RoadconePhoto wrote:
so, which part is the limitation... supposedly the cybersyncs trigger in like 1/4000th of a sec and the bee fully discharges in something ike 1/4100th... yet anything over 1/200th will outrun the strobe.


As stated above, the problem lies with the way shutters work.

At or below the maximum sync speed -- whether that be 1/250, 1/200, 1/125, or whatever -- the first curtain fully opens, exposing the sensor, then the flash fires its very brief pulse, then the second curtain closes, covering the sensor. A faster shutter speed doesn't mean that the curtains are moving faster, only that the delay between first curtain opening and second curtain closing is shorter.

But above sync speed, the curtains can't move fast enough to do the job, so instead the second curtain starts to close before the first curtain is fully open, creating a moving slit that "wipes" across the sensor, exposing any given part of the sensor for the correct time for the shutter speed set.

That works great in sunlight or continuous artificial light, but when using flash it doesn't; the brief burst of light from the flash will only hit the part of the sensor that's under the slit at the moment it fires.

Trigger latency can be an issue when operating just a bit above sync speed, because sometimes slow-acting strobes can be timed to fire in such a way that they stay at a relatively steady brightness as the curtains move across the sensor, but only if the timing is precise and usually only at low power settings with voltage-controlled strobes.

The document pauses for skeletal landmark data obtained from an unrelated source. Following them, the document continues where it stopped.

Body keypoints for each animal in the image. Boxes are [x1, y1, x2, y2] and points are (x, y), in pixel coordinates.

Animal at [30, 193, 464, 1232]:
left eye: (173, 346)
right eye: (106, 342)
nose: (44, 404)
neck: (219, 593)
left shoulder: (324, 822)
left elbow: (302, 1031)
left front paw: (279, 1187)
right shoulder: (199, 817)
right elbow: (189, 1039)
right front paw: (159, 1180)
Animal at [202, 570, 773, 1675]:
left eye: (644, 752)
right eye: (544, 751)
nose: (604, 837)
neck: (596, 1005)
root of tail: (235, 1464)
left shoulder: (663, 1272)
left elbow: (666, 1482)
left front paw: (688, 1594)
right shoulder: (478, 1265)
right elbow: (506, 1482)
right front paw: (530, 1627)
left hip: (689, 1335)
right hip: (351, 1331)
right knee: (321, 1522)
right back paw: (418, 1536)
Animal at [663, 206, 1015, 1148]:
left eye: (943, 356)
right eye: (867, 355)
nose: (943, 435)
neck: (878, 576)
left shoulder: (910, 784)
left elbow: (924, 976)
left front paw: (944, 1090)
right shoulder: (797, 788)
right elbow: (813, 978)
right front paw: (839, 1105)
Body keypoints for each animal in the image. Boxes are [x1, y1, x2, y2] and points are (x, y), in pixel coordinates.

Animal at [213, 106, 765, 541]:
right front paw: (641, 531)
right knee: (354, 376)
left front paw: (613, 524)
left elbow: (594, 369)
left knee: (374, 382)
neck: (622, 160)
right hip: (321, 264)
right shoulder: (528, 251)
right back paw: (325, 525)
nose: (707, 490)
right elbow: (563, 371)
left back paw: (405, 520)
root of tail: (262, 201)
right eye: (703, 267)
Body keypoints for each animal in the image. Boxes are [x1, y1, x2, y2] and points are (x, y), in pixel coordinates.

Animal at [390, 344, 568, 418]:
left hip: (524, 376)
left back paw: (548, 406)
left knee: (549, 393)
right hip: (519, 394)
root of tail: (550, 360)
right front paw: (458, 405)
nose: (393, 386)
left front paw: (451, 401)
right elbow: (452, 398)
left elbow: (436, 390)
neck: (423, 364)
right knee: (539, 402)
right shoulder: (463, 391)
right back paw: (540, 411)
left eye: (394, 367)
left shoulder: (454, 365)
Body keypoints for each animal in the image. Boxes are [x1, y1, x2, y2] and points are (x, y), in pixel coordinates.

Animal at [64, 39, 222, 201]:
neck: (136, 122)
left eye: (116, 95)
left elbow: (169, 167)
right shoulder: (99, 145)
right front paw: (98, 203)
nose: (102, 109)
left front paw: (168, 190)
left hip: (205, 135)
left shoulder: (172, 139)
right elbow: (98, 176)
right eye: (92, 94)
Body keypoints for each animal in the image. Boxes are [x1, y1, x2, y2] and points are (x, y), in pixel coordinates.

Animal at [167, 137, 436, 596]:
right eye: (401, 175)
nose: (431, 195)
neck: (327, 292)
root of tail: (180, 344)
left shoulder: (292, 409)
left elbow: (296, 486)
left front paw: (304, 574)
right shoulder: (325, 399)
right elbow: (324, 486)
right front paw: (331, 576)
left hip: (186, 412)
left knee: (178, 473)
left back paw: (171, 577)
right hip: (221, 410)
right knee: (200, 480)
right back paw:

Speedlites and IGBT/thyristor-controlled strobes work differently, and lower power settings will actually shorten the flash duration, making out of sync shutter speeds worse instead of better.

There are a few ways to get around the sync speed issue. The two most common are use of leaf-shutter lenses that can open and close at speeds of 1/500 to -- in the newest models -- 1/1600, or the use of High Speed Sync (Canon's term), Focal Plane Flash (Nikon's term), or other similar methods, where the Speedlite/Speedlight/flash gun is fired multple times in short succession (at vastly reduced power) to simulate continuous light during the entire shutter travel.

Some point and shoot cameras, and a few DSLRs, use an electronic "shutter" rather than an actual physical shutter, and they don't have the same sync speed issues because the sensor is always exposed; the sensor is just switched on and off electronically to simulate a given shutter speed. There are also "hybrid" designs that only have one curtain. Both of those systems have other issues, though, which is why most DSLRs still use a traditional mechanical shutter.

Lot's of info here, but hopefully it helps or at least points you in the right direction for further reading.